Given passage ::
╔══

Over the years he was on 40 expeditions to the high mountains of Asia, during which he made some 30 first ascents. In 2020 he was diagnosed with cancer, and he died of the disease in December 2020.
Scott was born in Nottingham, England, and was the eldest of three sons. Scott would later discover that his mother was born at almost the exact same time as famed mountaineer Edmund Hillary, which Scott felt was an uncanny coincidence.
Scott was educated in Nottingham at Cottesmore Secondary Modern and Mundella Grammar schools. He started climbing at the age of 13, his interest sparked by seeing climbers on the Black Rocks in Derbyshire whilst hiking with the Scouts. His father, George Scott, was a policeman and amateur boxer, who was the Amateur Boxing Association 1945 British Heavyweight Champion. His father gave up the game to focus on the family. Scott lived on the outskirts of Nottingham with his father and mother, Edith Scott, and younger brothers, Brian and Garry. All were encouraged towards the open countryside, particularly the Peak District.
After two years at Loughborough Teachers' Training College (1959–61), Scott taught geography, history, PE and games for ten years at his old secondary modern school.
Scott was considered one of the world's leading high-altitude and big-wall climbers and was the recipient of numerous awards for his achievements. He was the first English person to reach the summit of Mount Everest and, on the descent, he survived an unplanned bivouac with Dougal Haston 100 metres below the summit, without oxygen, sleeping bags and, as it turned out, without frostbite. Apart from his first ascent of the southwest face of Everest with Haston in 1975, all his other Himalayan climbs were achieved in lightweight or pure Alpine style. He pioneered big wall climbing on Baffin Island, Mount Kenya and in the Karakoram, famously on the "fearsome Karakoram peak" The Ogre in Pakistan with Chris Bonington, and later on Shivling in the Indian Himalayas. Abseiling from the summit of The Ogre, Scott slipped and broke both his legs at 7,200 metres. With rescue not a possibility at that height, Scott crawled on his knees back to base camp through a storm, on a mountain of considerable difficulty, helped down by his teammates Mo Anthoine and Clive Rowland. It remains one of the great survival stories in world mountaineering.
Scott was a founder member of the Nottingham Climbers Club (1961), president of the Alpine Climbing Group (1976–82), vice president of the British Mountaineering Council (1994–97) and president of the Alpine Club (1999–2001). He was made a CBE in 1994. In 1999 he was awarded the Patron's Medal of the Royal Geographical Society. In 2005 he was presented with the Golden Eagle Award by the Outdoor Writers and Photographers Guild. Also in 2005, following on from Tom Weir and Adam Watson, he became the third recipient of the John Muir Trust Lifetime Achievement Award in recognition of his mountaineering accomplishments and commitment to conservation and supporting mountain people and mountain environments around the world. Following on from Walter Bonatti and Reinhold Messner he received the Piolet d'Or Lifetime Achievement Award in Chamonix in 2011.
Scott was made a Freeman of the City of Nottingham in 1976 and has since had a Nottingham tram named after him. He was awarded an honorary MA by the universities of Nottingham and Loughborough, 1993; Hon. MEd Nottingham Trent, 1995; Hon Dr. Derby University, 2007; and Hon Dr. Loughborough University, 2017.

╚══

About this exercise :: Recast the paragraph in the biography above that begins "Scott was a founder member" as a short bulleted list, keeping each role, honor and year.

[Recorded data]
╔══

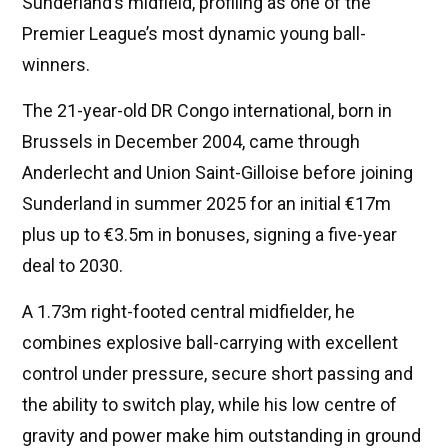
Sunderland’s midfield, profiling as one of the
Premier League’s most dynamic young ball-
winners.
The 21-year-old DR Congo international, born in
Brussels in December 2004, came through
Anderlecht and Union Saint-Gilloise before joining
Sunderland in summer 2025 for an initial €17m
plus up to €3.5m in bonuses, signing a five-year
deal to 2030.
A 1.73m right-footed central midfielder, he
combines explosive ball-carrying with excellent
control under pressure, secure short passing and
the ability to switch play, while his low centre of
gravity and power make him outstanding in ground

╚══

Answer for this exercise ::
- Founder member, Nottingham Climbers Club (1961)
- President, Alpine Climbing Group (1976–82)
- Vice president, British Mountaineering Council (1994–97)
- President, Alpine Club (1999–2001)
- CBE (1994)
- Patron's Medal, Royal Geographical Society (1999)
- Golden Eagle Award, Outdoor Writers and Photographers Guild (2005)
- John Muir Trust Lifetime Achievement Award, its third recipient after Tom Weir and Adam Watson, for mountaineering and for conservation and support of mountain people and environments (2005)
- Piolet d'Or Lifetime Achievement Award in Chamonix, after Walter Bonatti and Reinhold Messner (2011)